Exercise objective:
In your copy, leave out the pictures and repeat the entries below exactly.

Data records:
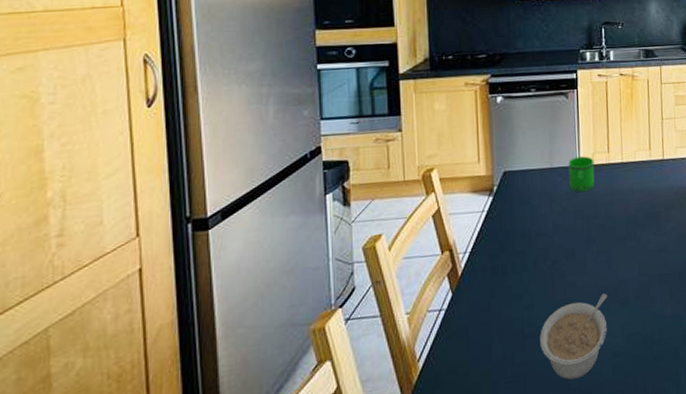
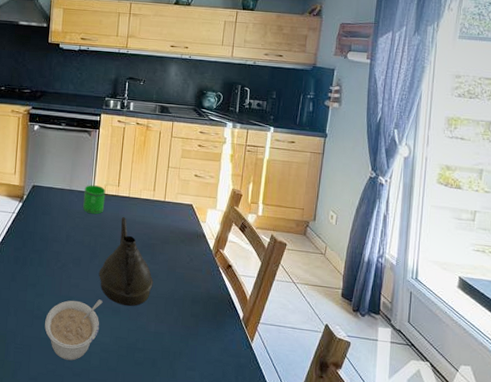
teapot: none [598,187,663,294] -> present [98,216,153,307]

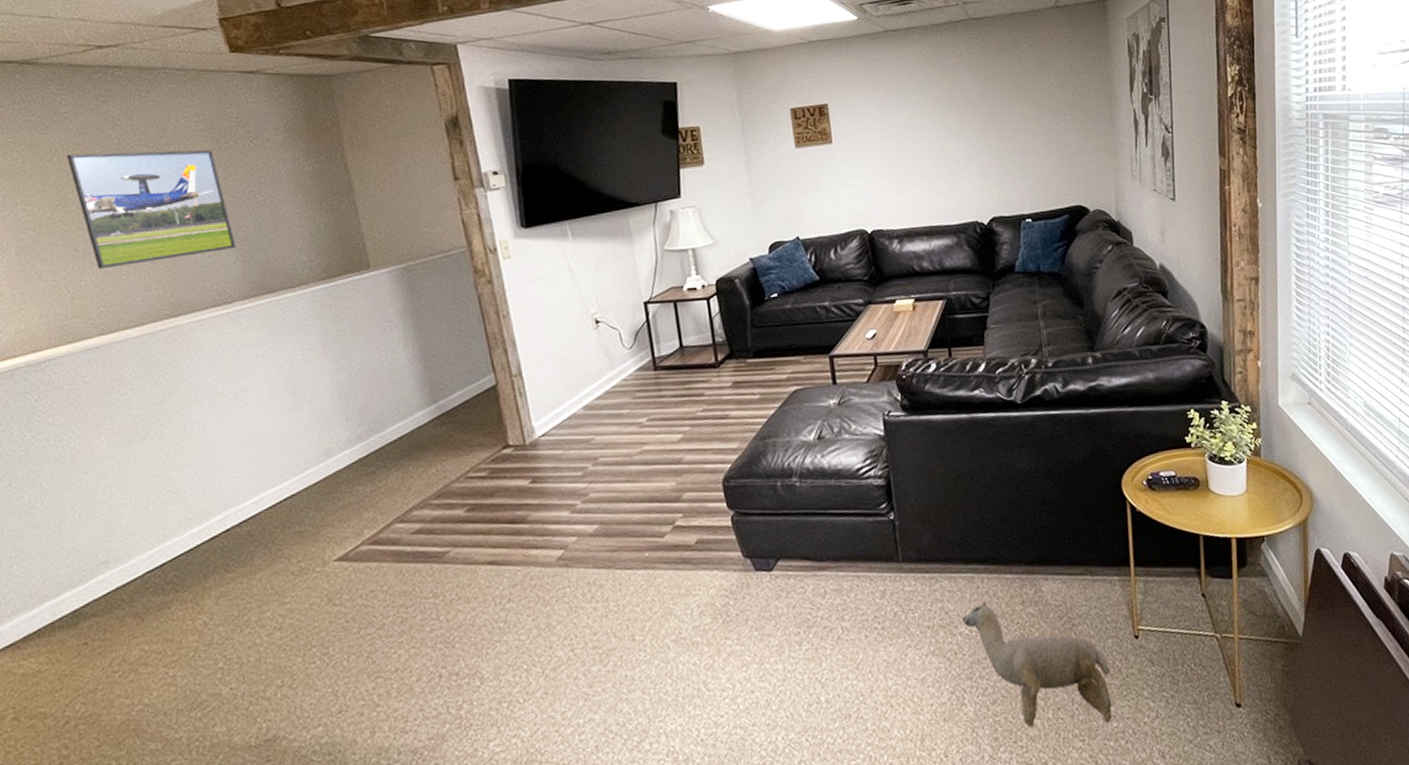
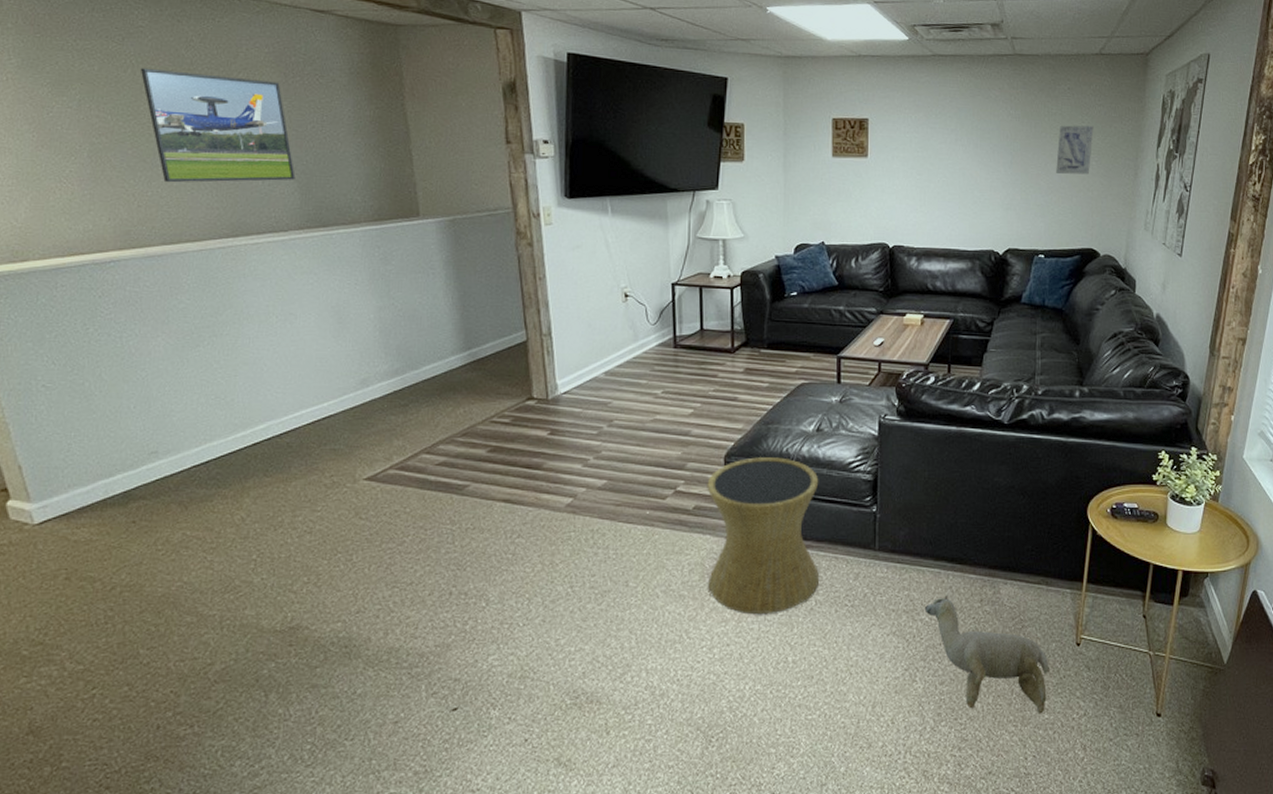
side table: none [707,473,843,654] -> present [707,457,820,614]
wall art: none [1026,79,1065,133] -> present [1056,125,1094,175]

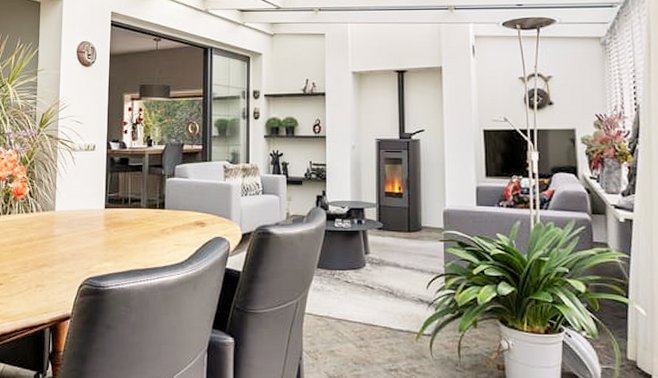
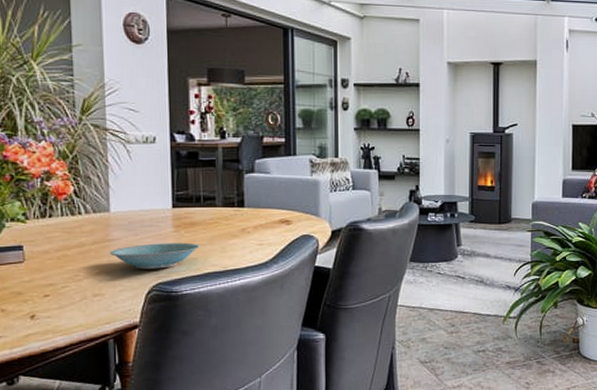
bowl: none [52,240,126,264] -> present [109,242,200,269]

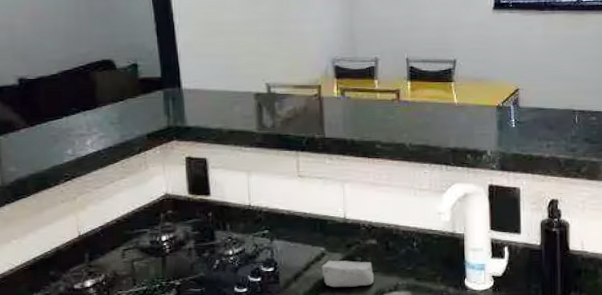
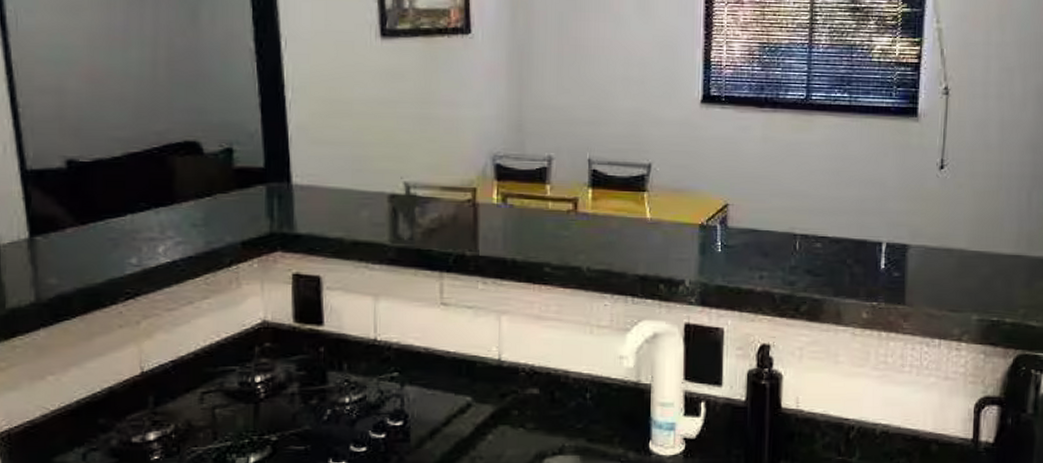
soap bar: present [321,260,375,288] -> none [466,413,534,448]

Output below:
teapot: none [598,187,663,294] -> present [98,216,153,307]

side table: none [707,473,843,654] -> present [707,457,820,614]
wall art: none [1026,79,1065,133] -> present [1056,125,1094,175]

bowl: none [52,240,126,264] -> present [109,242,200,269]

soap bar: present [321,260,375,288] -> none [466,413,534,448]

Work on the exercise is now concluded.